Security in Kubernetes and the cloud

In this article we will be discussing some of the security related practices we can follow across the cloud infrastructure or on kubernetes cluster, that can help us create a secure environment for our production systems.

Micro-segmentation

Micro-segmentation enables consolidation of workloads with differing security needs. An example could be running workloads of a production environment with a test environment, or within an application environment, running public and private components.

This is implemented by enforcing security policies around each individual workload in the environment. By placing security controls next to the workloads themselves, security policies become asset-specific and as a result, workloads at different security levels can now share common infrastructure, enabling much greater consolidation and agility.

Micro-segmentation is an emerging security best practice that offers a number of advantages over more established approaches. The added granularity that micro-segmentation offers is essential at a time when many organizations are adopting cloud services and new deployment options like containers that make traditional perimeter security less relevant.

Single sign-on (SSO)

Single Sign-On (SSO) allows users to log in using a single set of credentials, e.g. username and password, so they can easily access a set of applications. SSO. SSO saves time and energy for users because they do not have to repeatedly log into multiple applications. This provides a smooth user experience, and makes it less likely to have access problems because of lost or forgotten credentials, locked out accounts, etc. Instead of having individual authentication on various tools, a more effective strategy is to use single sign-on for all tools, i.e. a centralized authentication mechanism that can allow or reject access to a set of tools based on a single set of credentials per user. Additionally some tools may not have authentication built into them at all, and may be reliant on an external authentication server in any case.
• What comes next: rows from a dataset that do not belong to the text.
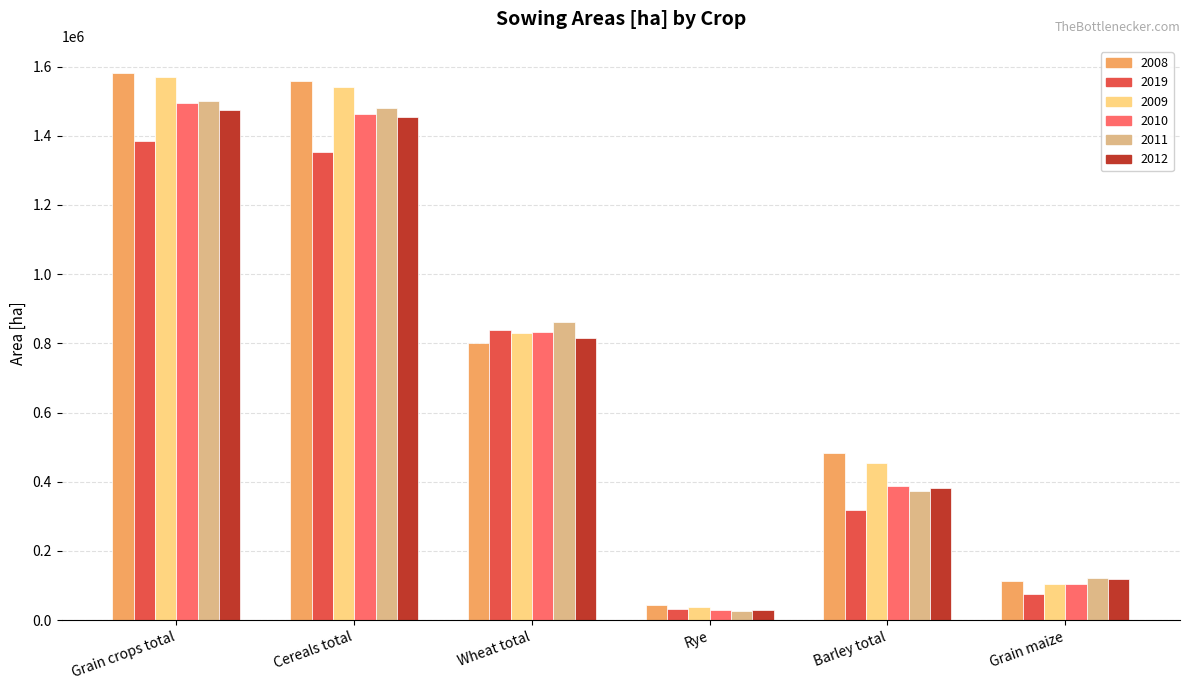

At which category is the sum across all series the highest?

Grain crops total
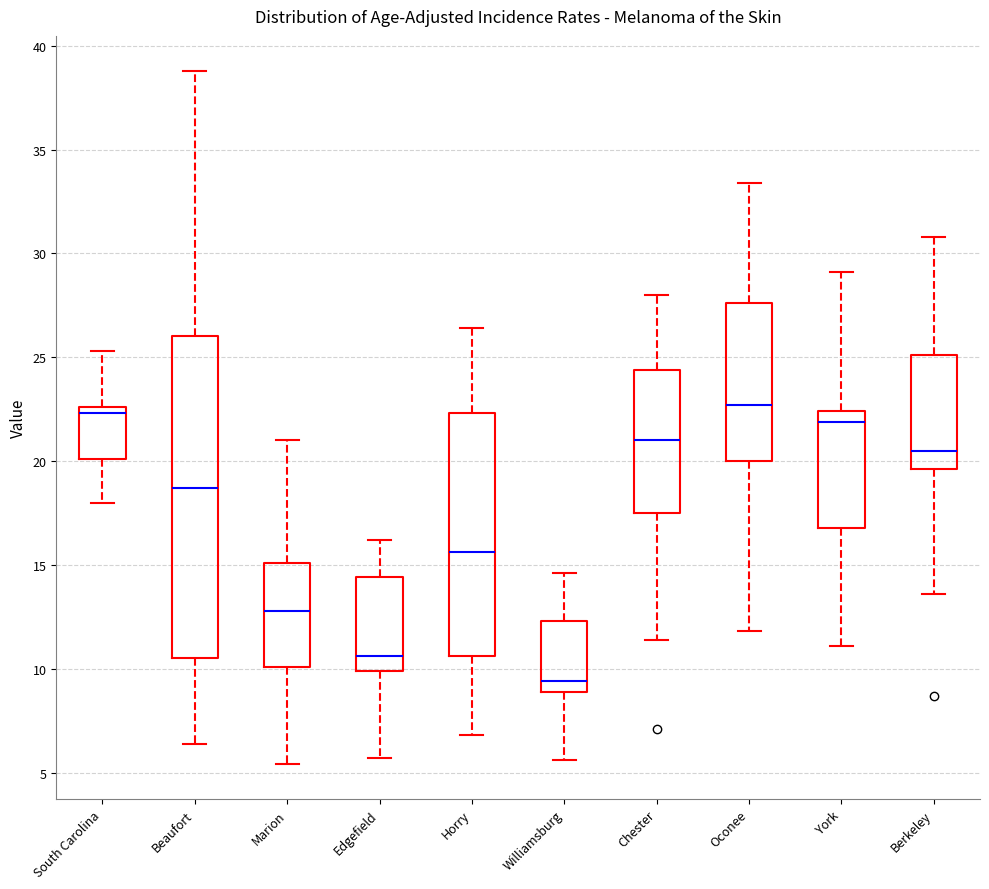

Reading left to right, read every box against the y-axis: the position of its median line, the range the box covers, and the ends of its whiskers. The values are not printed on the chart, so give them approximately, as read against the axis.

South Carolina: median 22.5 (just below the box's upper edge), box 20.0 to 22.5, whiskers 18.0 to 25.5
Beaufort: median 18.5, box 10.5 to 26.0, whiskers 6.5 to 39.0
Marion: median 13.0, box 10.0 to 15.0, whiskers 5.5 to 21.0
Edgefield: median 10.5, box 10.0 to 14.5, whiskers 5.5 to 16.0
Horry: median 15.5, box 10.5 to 22.5, whiskers 7.0 to 26.5
Williamsburg: median 9.5, box 9.0 to 12.5, whiskers 5.5 to 14.5
Chester: median 21.0, box 17.5 to 24.5, whiskers 11.5 to 28.0
Oconee: median 22.5, box 20.0 to 27.5, whiskers 12.0 to 33.5
York: median 22.0, box 17.0 to 22.5, whiskers 11.0 to 29.0
Berkeley: median 20.5, box 19.5 to 25.0, whiskers 13.5 to 31.0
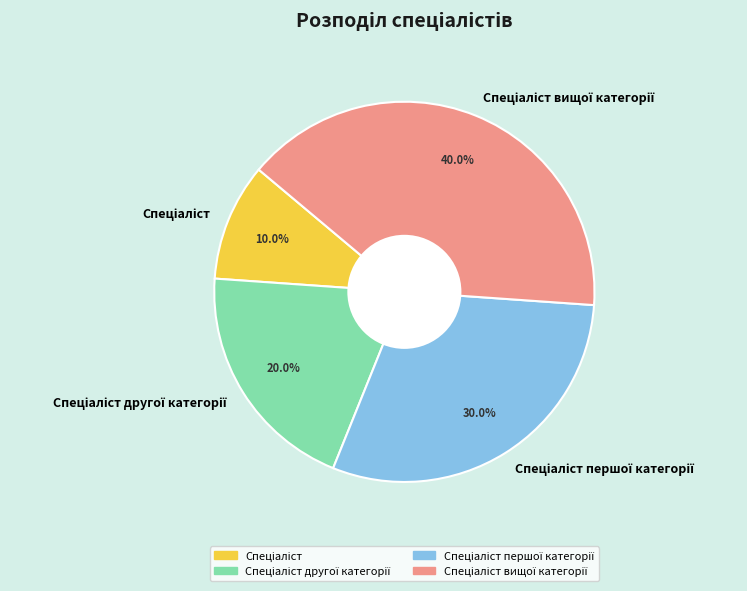

Is there a majority slice in this chart?

No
An external authentication server with single sign-on capability can therefore prove to be the way to go in such a situation.

You can read a discussion on this here.

IP whitelisting

IP whitelisting allows you to create lists of trusted IP addresses or IP ranges from which your users can access your domains. On AWS, this can be implemented with security groups which act as virtual firewalls for your instance to control inbound and outbound traffic. Security groups act at the instance level, not the subnet level. Therefore, each instance in a subnet in your VPC could be assigned to a different set of security groups. For each security group, you add rules that control the inbound traffic to instances, and a separate set of rules that control the outbound traffic.

Secrets Management in Kubernetes

Sensitive information such as a database password or an API key should not be stored in clear text. And these should not be written into the container image. The 12-factor app philosophy says that configuration including secrets should come from the environment. Kubernetes provides the resource type Secrets for this. Kubernetes Secrets provide a mechanism to use such information in a safe and reliable way

  • Secrets are namespaced objects, i.e. they exist in the context of a namespace
  • You can access them via a volume or an environment variable from a container running in a pod
  • The API server stores secrets as plaintext in etcd

Applying the Principle of Least Privilege, We want to ensure that containerized code can read only the secrets that it needs. And also a good idea is to have a different set of secrets for different environments (like production, development, and testing). The development and test credentials can be shared with a wider set of team members without necessarily giving them full access to the production credentials.

There are three ways to get secrets (or any other kind of information) into a container so that they are accessible to the application:

  • Building them into the image itself
  • Passing them into the container as environment variables
  • Mounting a volume into a container so that code can read the information out of a file on that volume

Kubernetes secrets support the last two of these approaches, although the third option of mounting a volume is generally considered the safest.

Following GitOps principles, we would like to maintain our configuration and secrets in version control with respect to the relevant environment. However committing secrets into version control in plane text is not a good idea. But we still want them to be versioned and maintained with the environment configuration, and be accessible to multiple developers/ops or target systems.

For this we can commit encrypted secrets into our version control, and decrypt them when we need to use. This becomes easy when using Helm, since Helm has a plugin for this, Helm secrets.

Helm secrets:

  • allows encryption of values, so that they can be checked into version control
  • Track which secrets were changed at what time in the version control system
  • Values files are encrypted with a secret key.
  • The plugin supports the yaml structure encryption per value, i.e. it only encrypts the values

The following diagram illustrates this flow.

Role Based Access Control

Role-based access control (RBAC) is a method of regulating access to computer or network resources based on the roles of individual users. All resources are modeled API objects in Kubernetes, belonging to API Groups. These resources allow operations such as Create, Read, Update, and Delete (CRUD). RBAC is writing rules to allow or deny operations on resources by users, roles or groups.

Rules are operations which can act upon an API group.

Roles are a group of rules which affect, or scope, a single namespace

  • ClusterRoles have a scope of the entire cluster.

Each operation can act upon one of three subjects

  • User Accounts
  • Service Accounts
  • Groups

Here is a summary of the RBAC process:

  • Determine or create namespace
  • Create certificate credentials for user
  • Set the credentials for the user to the namespace using a context
  • Create a role for the expected task set
  • Bind the user to the role
  • Verify the user has limited access.